### WHAT IS BEING ASKED
Each line below needs to be repeated precisely as it is.

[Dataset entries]
+++

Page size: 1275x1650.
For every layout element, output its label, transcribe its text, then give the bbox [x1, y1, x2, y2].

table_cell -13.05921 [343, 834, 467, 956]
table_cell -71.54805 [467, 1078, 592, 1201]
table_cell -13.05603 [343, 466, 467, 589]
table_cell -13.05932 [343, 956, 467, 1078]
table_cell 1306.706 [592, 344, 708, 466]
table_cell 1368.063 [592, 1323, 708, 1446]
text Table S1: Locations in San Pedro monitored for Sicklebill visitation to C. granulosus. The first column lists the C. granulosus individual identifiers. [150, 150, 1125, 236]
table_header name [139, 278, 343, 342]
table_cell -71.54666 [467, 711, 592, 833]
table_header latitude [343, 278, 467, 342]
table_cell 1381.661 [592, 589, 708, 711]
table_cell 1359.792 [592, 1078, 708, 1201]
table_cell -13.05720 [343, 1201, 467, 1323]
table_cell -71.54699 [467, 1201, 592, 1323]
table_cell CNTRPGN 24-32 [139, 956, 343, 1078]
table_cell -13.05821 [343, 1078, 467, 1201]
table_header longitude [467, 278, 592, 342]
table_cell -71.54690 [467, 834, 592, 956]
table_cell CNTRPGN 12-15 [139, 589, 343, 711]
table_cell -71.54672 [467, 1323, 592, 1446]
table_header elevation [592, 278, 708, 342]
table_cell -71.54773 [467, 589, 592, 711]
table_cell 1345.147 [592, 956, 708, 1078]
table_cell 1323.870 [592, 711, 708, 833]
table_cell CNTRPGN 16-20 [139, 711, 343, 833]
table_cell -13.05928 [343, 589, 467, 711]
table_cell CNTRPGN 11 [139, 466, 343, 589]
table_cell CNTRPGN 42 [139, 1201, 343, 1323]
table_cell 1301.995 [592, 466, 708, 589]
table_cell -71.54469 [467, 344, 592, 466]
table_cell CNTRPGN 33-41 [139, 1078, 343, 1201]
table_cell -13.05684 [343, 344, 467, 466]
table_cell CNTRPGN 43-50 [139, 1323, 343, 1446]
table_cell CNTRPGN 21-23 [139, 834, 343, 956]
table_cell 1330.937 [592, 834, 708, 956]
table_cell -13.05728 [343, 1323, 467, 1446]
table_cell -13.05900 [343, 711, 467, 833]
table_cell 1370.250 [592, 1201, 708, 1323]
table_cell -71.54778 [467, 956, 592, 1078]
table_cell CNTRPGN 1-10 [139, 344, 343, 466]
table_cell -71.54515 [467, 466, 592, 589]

+++

### SOLVED EXERCISE
Page size: 1275x1650.
For every layout element, output its label, transcribe its text, then give the bbox [x1, y1, x2, y2].

table_cell -13.05921 [343, 834, 467, 956]
table_cell -71.54805 [467, 1078, 592, 1201]
table_cell -13.05603 [343, 466, 467, 589]
table_cell -13.05932 [343, 956, 467, 1078]
table_cell 1306.706 [592, 344, 708, 466]
table_cell 1368.063 [592, 1323, 708, 1446]
text Table S1: Locations in San Pedro monitored for Sicklebill visitation to C. granulosus. The first column lists the C. granulosus individual identifiers. [150, 150, 1125, 236]
table_header name [139, 278, 343, 342]
table_cell -71.54666 [467, 711, 592, 833]
table_header latitude [343, 278, 467, 342]
table_cell 1381.661 [592, 589, 708, 711]
table_cell 1359.792 [592, 1078, 708, 1201]
table_cell -13.05720 [343, 1201, 467, 1323]
table_cell -71.54699 [467, 1201, 592, 1323]
table_cell CNTRPGN 24-32 [139, 956, 343, 1078]
table_cell -13.05821 [343, 1078, 467, 1201]
table_header longitude [467, 278, 592, 342]
table_cell -71.54690 [467, 834, 592, 956]
table_cell CNTRPGN 12-15 [139, 589, 343, 711]
table_cell -71.54672 [467, 1323, 592, 1446]
table_header elevation [592, 278, 708, 342]
table_cell -71.54773 [467, 589, 592, 711]
table_cell 1345.147 [592, 956, 708, 1078]
table_cell 1323.870 [592, 711, 708, 833]
table_cell CNTRPGN 16-20 [139, 711, 343, 833]
table_cell -13.05928 [343, 589, 467, 711]
table_cell CNTRPGN 11 [139, 466, 343, 589]
table_cell CNTRPGN 42 [139, 1201, 343, 1323]
table_cell 1301.995 [592, 466, 708, 589]
table_cell -71.54469 [467, 344, 592, 466]
table_cell CNTRPGN 33-41 [139, 1078, 343, 1201]
table_cell -13.05684 [343, 344, 467, 466]
table_cell CNTRPGN 43-50 [139, 1323, 343, 1446]
table_cell CNTRPGN 21-23 [139, 834, 343, 956]
table_cell 1330.937 [592, 834, 708, 956]
table_cell -13.05728 [343, 1323, 467, 1446]
table_cell -13.05900 [343, 711, 467, 833]
table_cell 1370.250 [592, 1201, 708, 1323]
table_cell -71.54778 [467, 956, 592, 1078]
table_cell CNTRPGN 1-10 [139, 344, 343, 466]
table_cell -71.54515 [467, 466, 592, 589]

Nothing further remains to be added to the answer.